I am converting pdf to html using below code:


string pdfHTML = “”;

protected void PDFtoHTMLStream(string file)
{
//Document doc = new Document(@“D:\PDF\input.pdf”);
Document doc = new Document(file);
Page page = doc.Pages[1];
Document newDoc = new Document();
newDoc.Pages.Add(page);

// tune conversion params
HtmlSaveOptions newOptions = new HtmlSaveOptions();
newOptions.RasterImagesSavingMode = HtmlSaveOptions.RasterImagesSavingModes.AsEmbeddedPartsOfPngPageBackground;
newOptions.FontSavingMode = HtmlSaveOptions.FontSavingModes.SaveInAllFormats;
newOptions.PartsEmbeddingMode = HtmlSaveOptions.PartsEmbeddingModes.EmbedAllIntoHtml;
newOptions.LettersPositioningMethod = HtmlSaveOptions.LettersPositioningMethods.UseEmUnitsAndCompensationOfRoundingErrorsInCss;
newOptions.SplitIntoPages = false;// force write HTMLs of all pages into one output document
newOptions.SplitCssIntoPages = false;
newOptions.DocumentType = HtmlDocumentType.Xhtml;

newOptions.CustomHtmlSavingStrategy = new HtmlSaveOptions.HtmlPageMarkupSavingStrategy(SavingToStream);
//we can use some non-existing puth as result file name - all real saving will be done
//in our custom method SavingToStream() (it’s follows this one)
string outHtmlFile = @“Z:\SomeNonExistingFolder\SomeUnexistingFile.html”;
newDoc.Save(outHtmlFile, newOptions);

}

protected void SavingToStream(HtmlSaveOptions.HtmlPageMarkupSavingInfo htmlSavingInfo)
{
byte[] resultHtmlAsBytes = new byte[htmlSavingInfo.ContentStream.Length];
htmlSavingInfo.ContentStream.Read(resultHtmlAsBytes, 0, resultHtmlAsBytes.Length);
pdfHTML = System.Text.Encoding.UTF8.GetString(resultHtmlAsBytes);
}

When the HTML render on UI it looks fine but if I read text from javascript it do not read in correct order.
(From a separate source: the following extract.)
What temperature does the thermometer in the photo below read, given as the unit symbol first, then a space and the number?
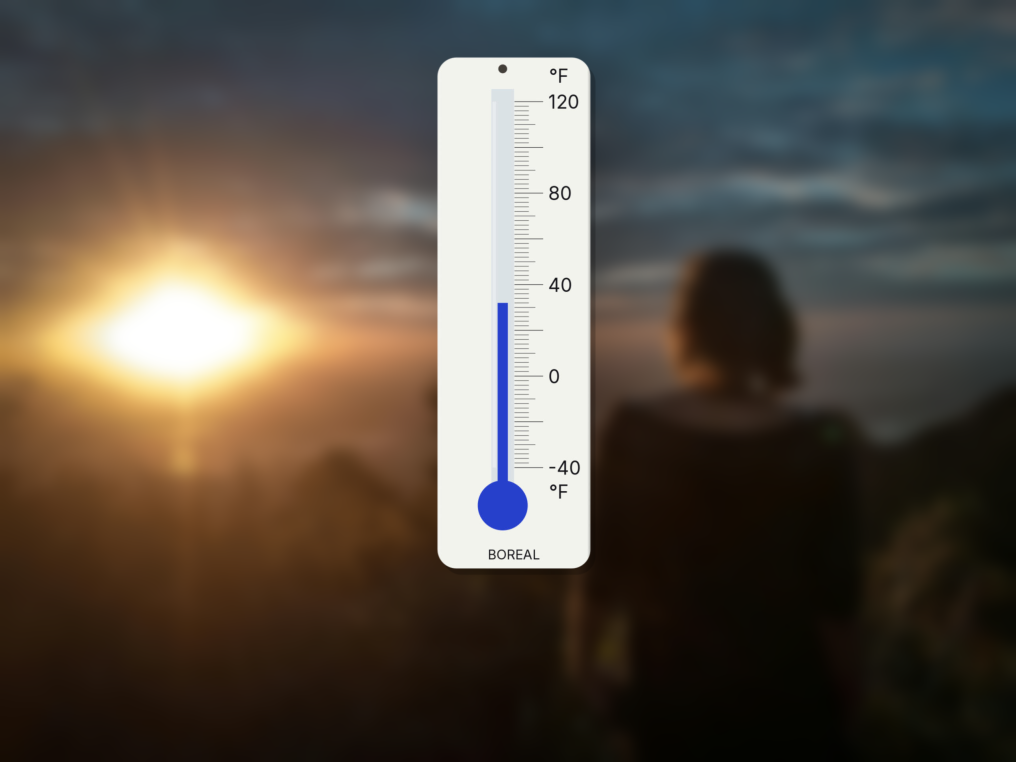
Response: °F 32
If I convert pdf to simple text it render text in correct order (i.e. line by line and left to right) but if I read text from html using javascript I see the order of text has been change.
I am using nextElementSibling.innerText to get next div value.
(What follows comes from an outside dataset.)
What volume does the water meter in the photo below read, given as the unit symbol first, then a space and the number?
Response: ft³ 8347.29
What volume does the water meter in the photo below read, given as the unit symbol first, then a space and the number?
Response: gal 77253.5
Is there any way so I can read text from html same way the pdf to text work (i.e. line by line and left to right)?

Hi Vatsal,

Thanks for your inquiry. I am afraid Aspose.Pdf does not support HTML text manipulation. You can google it for the solution. Please check this [blog post to search text within HTML](https://blog.codecentric.de/en/2013/11/javascript-search-text-html-page/), hopefully it will help you to accomplish the task.

Best Regards,